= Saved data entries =
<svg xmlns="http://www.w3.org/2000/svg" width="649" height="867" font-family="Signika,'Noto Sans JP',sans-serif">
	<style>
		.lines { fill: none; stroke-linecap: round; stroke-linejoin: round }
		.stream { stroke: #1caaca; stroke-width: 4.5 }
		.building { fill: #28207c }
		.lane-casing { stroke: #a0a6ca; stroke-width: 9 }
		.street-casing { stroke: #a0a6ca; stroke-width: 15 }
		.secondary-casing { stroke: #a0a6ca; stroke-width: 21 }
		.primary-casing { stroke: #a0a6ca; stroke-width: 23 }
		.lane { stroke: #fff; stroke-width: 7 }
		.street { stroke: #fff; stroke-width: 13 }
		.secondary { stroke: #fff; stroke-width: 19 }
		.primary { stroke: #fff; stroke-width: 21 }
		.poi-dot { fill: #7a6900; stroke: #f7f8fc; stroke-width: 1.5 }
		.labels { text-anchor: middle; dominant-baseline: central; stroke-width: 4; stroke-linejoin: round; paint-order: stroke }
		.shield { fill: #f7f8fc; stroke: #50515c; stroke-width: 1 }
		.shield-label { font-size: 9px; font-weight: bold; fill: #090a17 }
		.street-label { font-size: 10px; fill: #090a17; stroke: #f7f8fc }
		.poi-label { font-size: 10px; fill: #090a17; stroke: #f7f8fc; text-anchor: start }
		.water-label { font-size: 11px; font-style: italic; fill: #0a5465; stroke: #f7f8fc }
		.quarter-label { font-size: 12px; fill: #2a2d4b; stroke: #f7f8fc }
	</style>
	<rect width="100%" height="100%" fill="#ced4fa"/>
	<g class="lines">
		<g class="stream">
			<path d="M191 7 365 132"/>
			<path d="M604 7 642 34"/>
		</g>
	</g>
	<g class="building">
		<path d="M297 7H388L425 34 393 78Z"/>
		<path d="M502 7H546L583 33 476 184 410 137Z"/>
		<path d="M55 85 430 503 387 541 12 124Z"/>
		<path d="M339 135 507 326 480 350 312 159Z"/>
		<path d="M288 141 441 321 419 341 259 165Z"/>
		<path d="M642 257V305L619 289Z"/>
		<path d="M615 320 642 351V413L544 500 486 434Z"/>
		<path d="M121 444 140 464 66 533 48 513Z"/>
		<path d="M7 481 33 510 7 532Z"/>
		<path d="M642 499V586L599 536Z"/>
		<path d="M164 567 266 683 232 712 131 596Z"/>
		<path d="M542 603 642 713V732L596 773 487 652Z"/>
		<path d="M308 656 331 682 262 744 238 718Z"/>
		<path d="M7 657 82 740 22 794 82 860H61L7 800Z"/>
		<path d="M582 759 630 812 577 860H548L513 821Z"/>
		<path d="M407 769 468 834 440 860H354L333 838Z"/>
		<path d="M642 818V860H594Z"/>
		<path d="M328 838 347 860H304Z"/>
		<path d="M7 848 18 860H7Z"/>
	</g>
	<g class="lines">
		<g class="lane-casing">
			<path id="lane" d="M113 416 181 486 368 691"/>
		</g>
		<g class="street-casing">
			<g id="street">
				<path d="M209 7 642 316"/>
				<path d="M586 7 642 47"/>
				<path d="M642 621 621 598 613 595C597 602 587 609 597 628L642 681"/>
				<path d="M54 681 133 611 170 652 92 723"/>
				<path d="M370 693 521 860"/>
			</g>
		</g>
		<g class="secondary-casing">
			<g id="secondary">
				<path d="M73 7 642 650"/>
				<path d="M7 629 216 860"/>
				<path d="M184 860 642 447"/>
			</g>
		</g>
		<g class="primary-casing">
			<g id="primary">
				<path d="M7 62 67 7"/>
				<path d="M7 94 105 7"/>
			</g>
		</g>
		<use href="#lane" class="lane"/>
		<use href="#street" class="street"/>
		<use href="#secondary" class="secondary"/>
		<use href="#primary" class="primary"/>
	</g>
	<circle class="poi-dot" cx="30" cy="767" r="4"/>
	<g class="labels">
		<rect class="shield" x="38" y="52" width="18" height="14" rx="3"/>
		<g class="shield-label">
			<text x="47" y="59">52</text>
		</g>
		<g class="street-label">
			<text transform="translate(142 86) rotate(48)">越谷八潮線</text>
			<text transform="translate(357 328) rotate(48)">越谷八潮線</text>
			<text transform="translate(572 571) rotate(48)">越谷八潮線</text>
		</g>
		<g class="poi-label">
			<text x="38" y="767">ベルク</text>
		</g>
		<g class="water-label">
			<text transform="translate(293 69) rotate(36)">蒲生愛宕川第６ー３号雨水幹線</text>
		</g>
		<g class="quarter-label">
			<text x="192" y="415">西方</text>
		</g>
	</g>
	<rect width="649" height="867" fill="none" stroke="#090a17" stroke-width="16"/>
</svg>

--

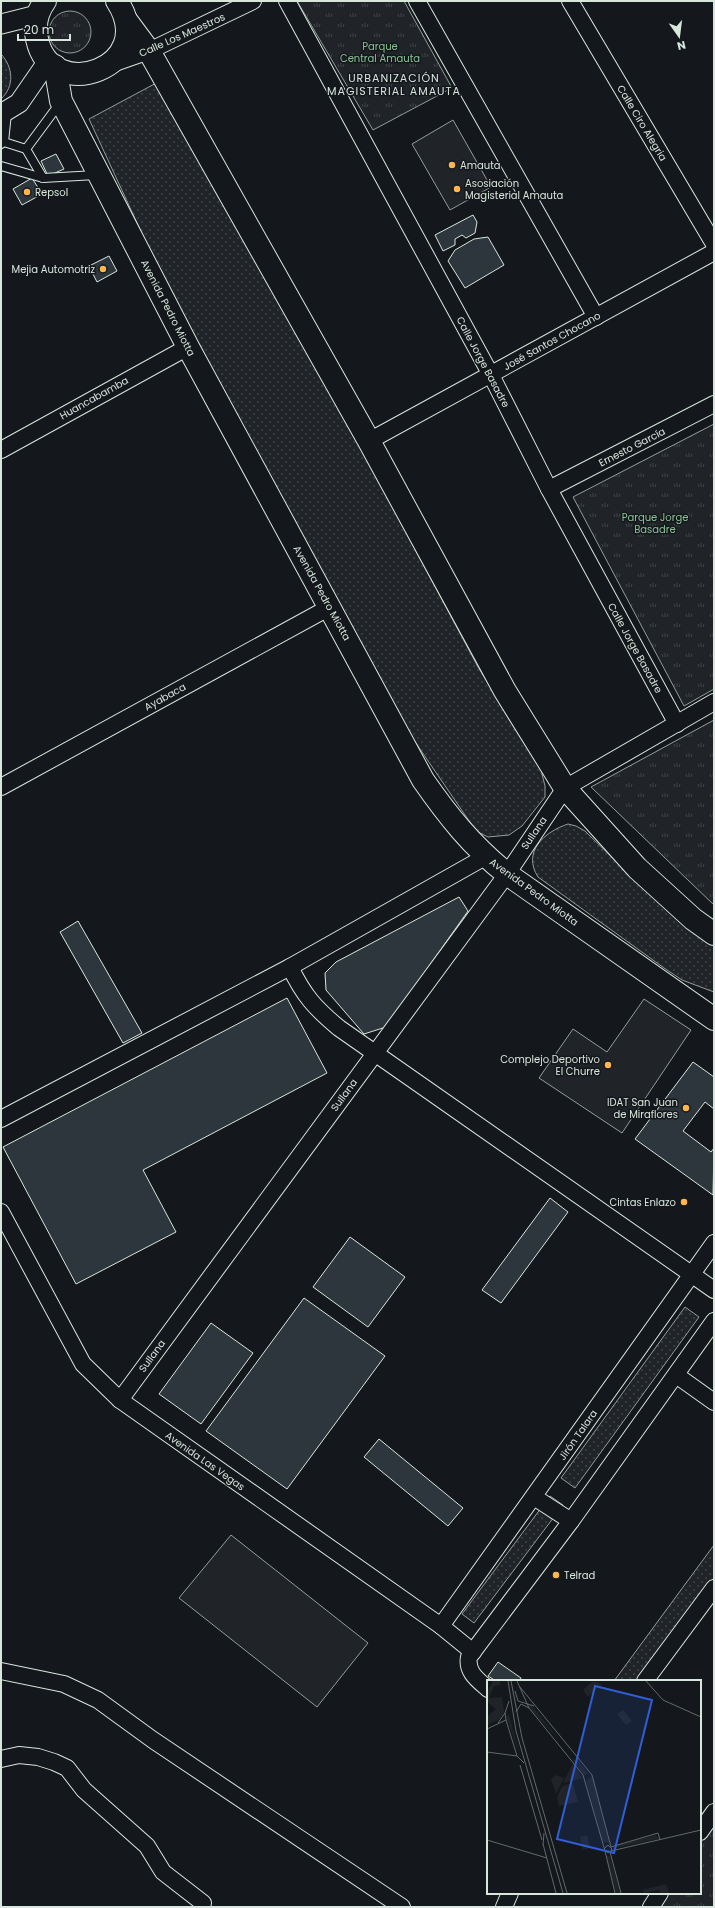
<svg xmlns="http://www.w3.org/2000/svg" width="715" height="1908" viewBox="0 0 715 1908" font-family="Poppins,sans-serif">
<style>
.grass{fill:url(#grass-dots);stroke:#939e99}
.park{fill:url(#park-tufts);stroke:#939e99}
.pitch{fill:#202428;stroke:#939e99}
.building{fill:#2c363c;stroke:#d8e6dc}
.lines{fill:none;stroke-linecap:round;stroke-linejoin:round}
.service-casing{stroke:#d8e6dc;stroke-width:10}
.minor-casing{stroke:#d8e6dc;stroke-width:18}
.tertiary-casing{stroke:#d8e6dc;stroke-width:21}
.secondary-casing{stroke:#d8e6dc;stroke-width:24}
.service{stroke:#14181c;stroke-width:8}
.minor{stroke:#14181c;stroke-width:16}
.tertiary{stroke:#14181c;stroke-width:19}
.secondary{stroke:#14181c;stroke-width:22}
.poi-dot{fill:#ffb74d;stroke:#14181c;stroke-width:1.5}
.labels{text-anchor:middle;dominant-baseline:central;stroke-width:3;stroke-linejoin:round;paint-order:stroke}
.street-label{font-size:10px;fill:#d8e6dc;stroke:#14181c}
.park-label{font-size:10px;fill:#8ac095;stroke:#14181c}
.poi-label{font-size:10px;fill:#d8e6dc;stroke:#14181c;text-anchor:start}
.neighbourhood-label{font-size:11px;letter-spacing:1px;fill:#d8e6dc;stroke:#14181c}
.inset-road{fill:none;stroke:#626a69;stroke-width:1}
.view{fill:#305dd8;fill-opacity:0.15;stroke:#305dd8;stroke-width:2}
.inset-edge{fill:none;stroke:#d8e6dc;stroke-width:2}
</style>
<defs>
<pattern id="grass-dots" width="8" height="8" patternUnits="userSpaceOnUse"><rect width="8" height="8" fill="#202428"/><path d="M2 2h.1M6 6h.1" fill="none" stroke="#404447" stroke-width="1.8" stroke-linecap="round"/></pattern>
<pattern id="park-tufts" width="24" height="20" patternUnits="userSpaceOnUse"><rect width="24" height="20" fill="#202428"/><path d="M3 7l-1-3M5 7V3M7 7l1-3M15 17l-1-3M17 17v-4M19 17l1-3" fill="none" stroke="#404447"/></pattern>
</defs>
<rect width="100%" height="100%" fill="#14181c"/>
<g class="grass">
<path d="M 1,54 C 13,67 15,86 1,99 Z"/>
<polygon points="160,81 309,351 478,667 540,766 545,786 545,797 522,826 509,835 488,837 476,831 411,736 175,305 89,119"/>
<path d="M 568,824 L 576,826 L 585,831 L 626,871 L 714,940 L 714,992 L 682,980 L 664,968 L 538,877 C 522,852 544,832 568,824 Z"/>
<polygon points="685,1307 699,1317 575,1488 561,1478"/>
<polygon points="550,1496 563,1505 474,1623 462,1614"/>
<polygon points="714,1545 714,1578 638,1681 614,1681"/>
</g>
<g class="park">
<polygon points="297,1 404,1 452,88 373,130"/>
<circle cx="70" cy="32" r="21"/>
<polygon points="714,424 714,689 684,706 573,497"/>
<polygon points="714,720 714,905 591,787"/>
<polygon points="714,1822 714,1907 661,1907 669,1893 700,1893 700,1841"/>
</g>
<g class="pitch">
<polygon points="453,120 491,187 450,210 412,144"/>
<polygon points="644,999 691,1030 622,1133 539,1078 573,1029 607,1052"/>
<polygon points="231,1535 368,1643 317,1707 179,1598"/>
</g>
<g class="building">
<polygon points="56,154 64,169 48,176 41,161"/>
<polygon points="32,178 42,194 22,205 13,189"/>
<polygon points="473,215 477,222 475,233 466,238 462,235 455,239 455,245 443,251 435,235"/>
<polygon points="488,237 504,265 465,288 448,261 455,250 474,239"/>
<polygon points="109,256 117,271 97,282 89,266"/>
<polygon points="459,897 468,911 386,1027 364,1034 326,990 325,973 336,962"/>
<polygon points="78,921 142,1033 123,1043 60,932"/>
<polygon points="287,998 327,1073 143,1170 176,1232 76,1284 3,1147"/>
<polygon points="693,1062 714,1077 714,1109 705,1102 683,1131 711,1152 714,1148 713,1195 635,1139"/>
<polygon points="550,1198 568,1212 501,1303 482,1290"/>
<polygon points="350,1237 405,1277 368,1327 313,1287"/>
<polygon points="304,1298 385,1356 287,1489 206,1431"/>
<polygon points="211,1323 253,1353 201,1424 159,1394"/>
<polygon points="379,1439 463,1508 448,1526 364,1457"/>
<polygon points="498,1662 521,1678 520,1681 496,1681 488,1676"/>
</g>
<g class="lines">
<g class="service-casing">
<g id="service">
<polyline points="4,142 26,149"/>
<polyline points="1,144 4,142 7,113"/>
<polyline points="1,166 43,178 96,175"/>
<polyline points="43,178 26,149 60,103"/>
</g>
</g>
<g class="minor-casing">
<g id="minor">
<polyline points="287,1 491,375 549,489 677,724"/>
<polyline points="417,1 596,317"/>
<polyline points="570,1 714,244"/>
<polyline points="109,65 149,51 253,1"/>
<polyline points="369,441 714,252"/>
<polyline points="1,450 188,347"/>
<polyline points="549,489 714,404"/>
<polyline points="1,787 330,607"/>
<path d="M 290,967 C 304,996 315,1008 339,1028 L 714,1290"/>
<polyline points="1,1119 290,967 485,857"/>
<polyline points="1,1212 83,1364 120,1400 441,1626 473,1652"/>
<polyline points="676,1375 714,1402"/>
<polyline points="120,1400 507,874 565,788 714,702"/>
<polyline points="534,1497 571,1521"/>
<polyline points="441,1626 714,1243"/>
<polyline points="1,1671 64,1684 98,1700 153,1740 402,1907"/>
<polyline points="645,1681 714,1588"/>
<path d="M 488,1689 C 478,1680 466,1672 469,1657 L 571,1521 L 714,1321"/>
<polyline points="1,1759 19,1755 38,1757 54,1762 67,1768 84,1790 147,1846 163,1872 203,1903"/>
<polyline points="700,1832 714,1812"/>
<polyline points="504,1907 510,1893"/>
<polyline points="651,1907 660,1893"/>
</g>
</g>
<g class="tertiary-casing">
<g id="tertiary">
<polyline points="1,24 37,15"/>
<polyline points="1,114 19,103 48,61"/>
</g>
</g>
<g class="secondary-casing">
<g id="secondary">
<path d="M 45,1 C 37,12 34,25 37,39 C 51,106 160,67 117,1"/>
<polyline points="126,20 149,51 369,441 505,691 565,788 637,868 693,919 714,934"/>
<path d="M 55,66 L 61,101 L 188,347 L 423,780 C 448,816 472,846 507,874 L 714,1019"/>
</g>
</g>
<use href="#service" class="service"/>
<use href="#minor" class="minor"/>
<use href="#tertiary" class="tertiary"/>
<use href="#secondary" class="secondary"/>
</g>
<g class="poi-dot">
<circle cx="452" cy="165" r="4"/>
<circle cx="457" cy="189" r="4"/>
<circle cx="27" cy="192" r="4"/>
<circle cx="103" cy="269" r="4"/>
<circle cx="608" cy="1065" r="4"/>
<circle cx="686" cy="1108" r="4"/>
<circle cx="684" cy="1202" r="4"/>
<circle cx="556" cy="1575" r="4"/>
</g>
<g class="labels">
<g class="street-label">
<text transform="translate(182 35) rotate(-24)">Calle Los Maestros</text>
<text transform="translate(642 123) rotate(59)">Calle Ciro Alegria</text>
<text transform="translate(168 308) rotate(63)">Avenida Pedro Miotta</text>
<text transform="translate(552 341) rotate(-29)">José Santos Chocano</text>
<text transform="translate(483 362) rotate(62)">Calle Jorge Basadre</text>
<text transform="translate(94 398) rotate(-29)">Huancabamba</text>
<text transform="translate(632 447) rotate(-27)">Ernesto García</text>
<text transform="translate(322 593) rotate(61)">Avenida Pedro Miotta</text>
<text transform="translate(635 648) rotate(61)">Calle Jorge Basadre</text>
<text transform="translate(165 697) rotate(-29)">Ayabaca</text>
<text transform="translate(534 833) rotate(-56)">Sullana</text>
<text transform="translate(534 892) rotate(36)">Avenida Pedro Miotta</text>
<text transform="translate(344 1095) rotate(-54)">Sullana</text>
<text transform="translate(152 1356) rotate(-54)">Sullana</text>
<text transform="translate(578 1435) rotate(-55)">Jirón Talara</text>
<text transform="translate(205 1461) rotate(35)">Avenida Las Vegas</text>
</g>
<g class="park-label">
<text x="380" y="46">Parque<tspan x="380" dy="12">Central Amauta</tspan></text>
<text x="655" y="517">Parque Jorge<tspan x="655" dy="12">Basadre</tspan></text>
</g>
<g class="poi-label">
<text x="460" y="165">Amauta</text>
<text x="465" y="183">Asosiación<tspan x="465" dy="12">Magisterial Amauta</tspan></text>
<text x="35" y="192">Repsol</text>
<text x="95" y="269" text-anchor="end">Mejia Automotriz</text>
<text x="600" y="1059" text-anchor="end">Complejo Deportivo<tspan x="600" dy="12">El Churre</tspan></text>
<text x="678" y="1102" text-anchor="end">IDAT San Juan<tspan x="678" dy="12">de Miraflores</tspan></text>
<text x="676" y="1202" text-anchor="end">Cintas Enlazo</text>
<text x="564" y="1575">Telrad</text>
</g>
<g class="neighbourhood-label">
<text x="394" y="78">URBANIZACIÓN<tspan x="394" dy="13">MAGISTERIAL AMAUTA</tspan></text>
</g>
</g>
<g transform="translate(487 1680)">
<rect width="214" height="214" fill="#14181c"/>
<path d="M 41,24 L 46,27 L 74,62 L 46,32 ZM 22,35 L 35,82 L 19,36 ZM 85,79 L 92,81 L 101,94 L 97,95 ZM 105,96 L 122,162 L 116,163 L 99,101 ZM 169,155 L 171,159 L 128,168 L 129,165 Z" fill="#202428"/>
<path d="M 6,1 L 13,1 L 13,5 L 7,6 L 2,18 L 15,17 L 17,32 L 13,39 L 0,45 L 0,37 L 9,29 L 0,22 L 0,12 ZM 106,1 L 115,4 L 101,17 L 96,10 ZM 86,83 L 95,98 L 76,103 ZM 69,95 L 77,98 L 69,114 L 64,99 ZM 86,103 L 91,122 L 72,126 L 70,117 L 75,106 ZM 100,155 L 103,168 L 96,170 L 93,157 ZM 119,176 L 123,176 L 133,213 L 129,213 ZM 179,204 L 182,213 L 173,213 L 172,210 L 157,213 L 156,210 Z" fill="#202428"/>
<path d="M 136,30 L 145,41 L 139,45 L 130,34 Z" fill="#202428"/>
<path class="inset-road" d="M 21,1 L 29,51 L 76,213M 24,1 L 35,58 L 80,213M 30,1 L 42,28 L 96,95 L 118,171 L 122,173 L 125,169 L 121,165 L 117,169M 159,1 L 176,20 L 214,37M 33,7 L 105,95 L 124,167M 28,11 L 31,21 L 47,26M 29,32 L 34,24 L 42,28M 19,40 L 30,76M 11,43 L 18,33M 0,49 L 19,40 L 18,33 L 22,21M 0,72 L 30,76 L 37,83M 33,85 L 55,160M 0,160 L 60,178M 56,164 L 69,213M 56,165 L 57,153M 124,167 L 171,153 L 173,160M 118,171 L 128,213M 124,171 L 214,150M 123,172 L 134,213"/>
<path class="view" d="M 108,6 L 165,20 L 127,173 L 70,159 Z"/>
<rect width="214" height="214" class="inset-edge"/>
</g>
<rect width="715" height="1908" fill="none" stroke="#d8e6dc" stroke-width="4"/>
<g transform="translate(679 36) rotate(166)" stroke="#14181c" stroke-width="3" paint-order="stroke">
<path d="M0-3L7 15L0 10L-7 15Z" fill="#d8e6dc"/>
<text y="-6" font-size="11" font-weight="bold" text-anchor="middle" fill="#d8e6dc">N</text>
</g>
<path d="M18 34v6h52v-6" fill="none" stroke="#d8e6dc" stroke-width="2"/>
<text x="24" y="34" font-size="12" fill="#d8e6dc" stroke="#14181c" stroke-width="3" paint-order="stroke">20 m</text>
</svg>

= Exercise directions =
Where the word "baseline" shows up in a line of the entries above, copy that line.

= Response to this task =
		.labels { text-anchor: middle; dominant-baseline: central; stroke-width: 4; stroke-linejoin: round; paint-order: stroke }
.labels{text-anchor:middle;dominant-baseline:central;stroke-width:3;stroke-linejoin:round;paint-order:stroke}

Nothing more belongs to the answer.